Игорь пожал ему руку, назвался.
– В общем, так… – Иван Алексеевич, по примеру своего старого друга, погладил себя по голове. – Мы долго не могли понять, откуда и как поставляются в наш город наркотики. Ни осведомители не знали, ни наружное наблюдение ничего не дало. Не одна умная голова над этим думала. Вокзалы были под наблюдением, собачек запускали. Почтовые отделения проверяли… Все без толку. И вдруг повезло. Приходит в отдел полиции по месту жительства старушка божий одуванчик и решительно заявляет, что ее соседка, которой под восемьдесят, творит что-то противозаконное. У нее спрашивают, что именно? Отвечает: не знаю, но чую, что что-то не так. Сам знаешь, как у нас «любят» таких заявителей. Ей пообещали разобраться с ее соседкой, адрес записали и отправили домой. И забыли. А она через месяц снова в отдел заявилась. Что, говорит, предприняли? А заявления ее и не нашли. Она разбушевалась, пошла прямиком к начальнику, там шум подняла. Ее на меня и спихнули…
Иван Алексеевич ненадолго замолчал. Потом в двух словах объяснил Алексееву, за что и когда его в должности и чине понизили.
– В общем, представить можешь, капитан, как я обрадовался! – фыркнул Иван Алексеевич и, сморщившись, как от боли, попытался одернуть тесный пиджак. – Делать нечего! Начал работать! А то, думаю, чего доброго, еще ниже опустят. До постового! Сели с ней, чай пьем, это я ее таким образом умилостивить решил.
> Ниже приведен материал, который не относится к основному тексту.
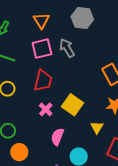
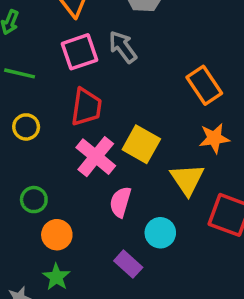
pink cross: (46, 109) -> (96, 157), size x1.6
yellow triangle: (97, 127) -> (187, 179), size x1.5

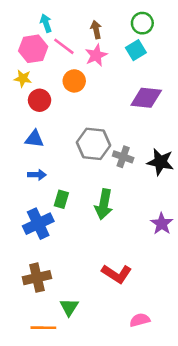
А она возьми и скажи: вы, говорит, товарищ подполковник, могли бы на меня сахар не тратить, жаловаться больше не стану. Раз вам дела нет, мне – тем более. Честно? Я опешил от такой проницательности. Думаю, старушка не проста. Начал задавать вопросы. С чего, мол, возникла уверенность, что соседка занимается противоправными действиями? Она же старушка! Ей скоро восемьдесят, и все такое. А она… Я, говорит, не дура совершенная, чтобы не задаться вопросом: зачем восьмидесятилетней старушке почти каждый месяц по три килограмма копченого сала и чеснока?
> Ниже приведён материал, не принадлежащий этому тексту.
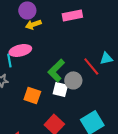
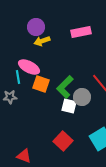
pink ellipse: (20, 50) -> (29, 67), turned 40
orange square: (32, 95) -> (41, 84), moved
– Чего-чего?! – вытаращился Алексеев.
– Вот, вот! – улыбнулся гость. – Я так же отреагировал. А она улыбается и говорит: не считайте меня сумасшедшей, подполковник. Сало, мол, и чеснок моей соседке каждый месяц присылают почтой. Каждый месяц! Сало! Чеснок! Его что, в нашем городе нет? Хотите сделать старушке приятное, дайте денег! Сижу, слушаю, думаю, дурдом по бабке плачет. Она продолжает. Каждый месяц ее соседка шастает на почту, получает там посылку, тащит домой, а потом к ней поздно ночью кто-то приезжает и забирает что-то. Она начала вести наблюдение. С биноклем! С балкона! Ночью! Сижу, думаю, храни бог меня от таких соседок бдительных! И однажды засекла машину и номера записала. Хотя гости ее соседки очень осторожничали. Номер тот показала своей внучке – студентке. Та ей и сказала, что человек, который ездит на этой машине – тварь из тварей, что у него целая банда, и они толкают в ночных клубах наркотики.